Google has made recent efforts to better establish its mark in the mobile messaging space, particularly following its acquisition of Jibe Mobile late last year. After seeing the success of other mobile messaging platforms, such as Facebook Messenger, iMessage and WhatsApp, it’s no surprise that Google may finally be presenting a significant upgrade to its own mobile messaging app – or maybe even an entirely new one – that is rumored to include its own chat bot, like NetSfere’s Net-C.
This is Google’s best shot at providing a compelling messaging app that people will actually use. Here are a two considerations that will ultimately decide its success or failure:
Entering a crowded arena
One major disadvantage is that Google will now be entering into an increasingly crowded industry that has seen significant development in recent years. Although messaging apps and chat bots are still on the rise, companies such as Facebook and Apple are currently dominating the space and consumers have already made their choices in regards to what platform they use on a daily basis. To make an impact, Google will need to present a compelling product that carries significant differentiators than the dominant solutions currently available.
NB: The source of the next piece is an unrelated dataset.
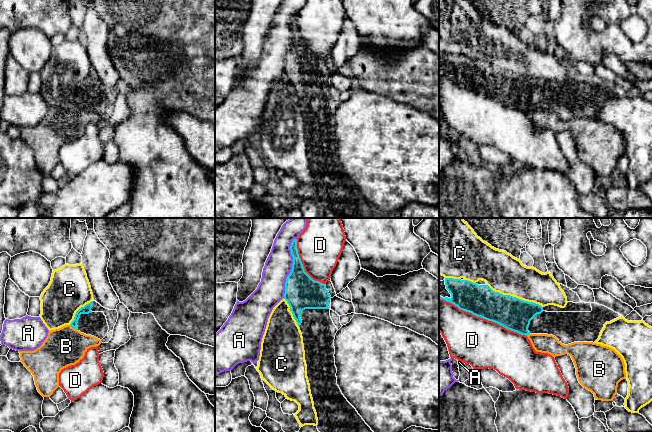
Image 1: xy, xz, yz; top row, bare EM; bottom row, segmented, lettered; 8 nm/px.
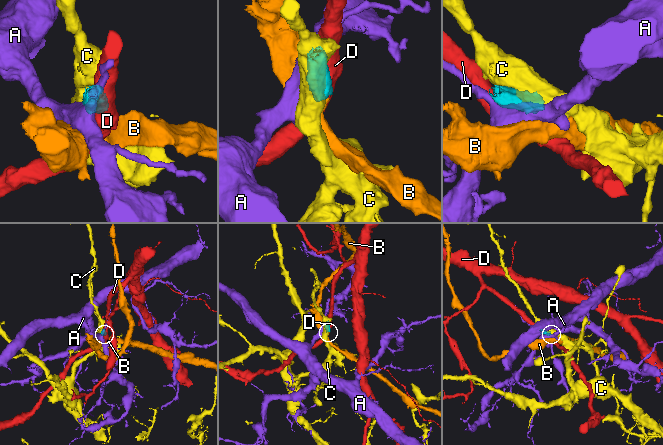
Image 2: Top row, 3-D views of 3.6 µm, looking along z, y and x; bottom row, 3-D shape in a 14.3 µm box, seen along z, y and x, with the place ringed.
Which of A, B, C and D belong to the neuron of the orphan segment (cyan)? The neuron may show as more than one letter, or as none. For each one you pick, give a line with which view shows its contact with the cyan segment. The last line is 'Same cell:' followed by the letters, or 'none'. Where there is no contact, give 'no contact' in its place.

But Google has one major advantage – it obviously controls the Android operating system. This means that Google can mandate its newest app on the Android platform, giving its mobile messaging app global strength. Google can then ride on the coattails of this widespread implementation, including its play in the RCS space, to gain an opportunity to partner with carriers.
Aside from a compelling feature set, which includes a user friendly interface and the industry-standard level of encryption, the new app must also support all versions across the Android ecosystem in order to encourage widespread adoption. This is because Google must acknowledge that the widest use for this technology is in countries where they are using older versions of Android. It also should be available for iOS and have a broad user interface for additional capabilities, allowing it to integrate into a full ecosystem. Those are the minimum requirements that Google must enforce in hopes of success in this competitive space. Although, only time will be the true dictator of success.
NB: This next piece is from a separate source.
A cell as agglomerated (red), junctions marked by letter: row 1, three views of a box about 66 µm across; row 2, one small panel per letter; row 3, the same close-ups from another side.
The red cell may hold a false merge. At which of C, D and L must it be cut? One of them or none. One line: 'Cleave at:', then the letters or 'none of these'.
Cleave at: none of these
Latching onto the rise of chat bots
Chat bots, like Microsoft’s Tay or NetSfere’s Net-C and personal assistants, like Amazon’s Alexa, are being implemented by all of the big-name players. Google must use the rise of chat bots to its advantage. These AI-powered bots provide a convenience factor that many consumers are intrigued by and brands are looking to adopt. These bots certainly can make an impact, if deployed correctly, and it could be something Google may leverage during I/O, serving as a compelling aspect of its messaging solution.
If history is any indication, Google will focus its messaging app first on consumer requirements, and then look to support other verticals after it has mastered the former. I do, however, believe that Google will look to make its solution available to the broadest user base quickly.
With these considerations in mind, we could see a very compelling messaging offering from Google announced this week. Whether it be messaging apps or virtual reality, Google has and will continue to influence consumers and developers through innovations and leadership as it impacts and evolves not only the mobile industry, but the technology industry as a whole.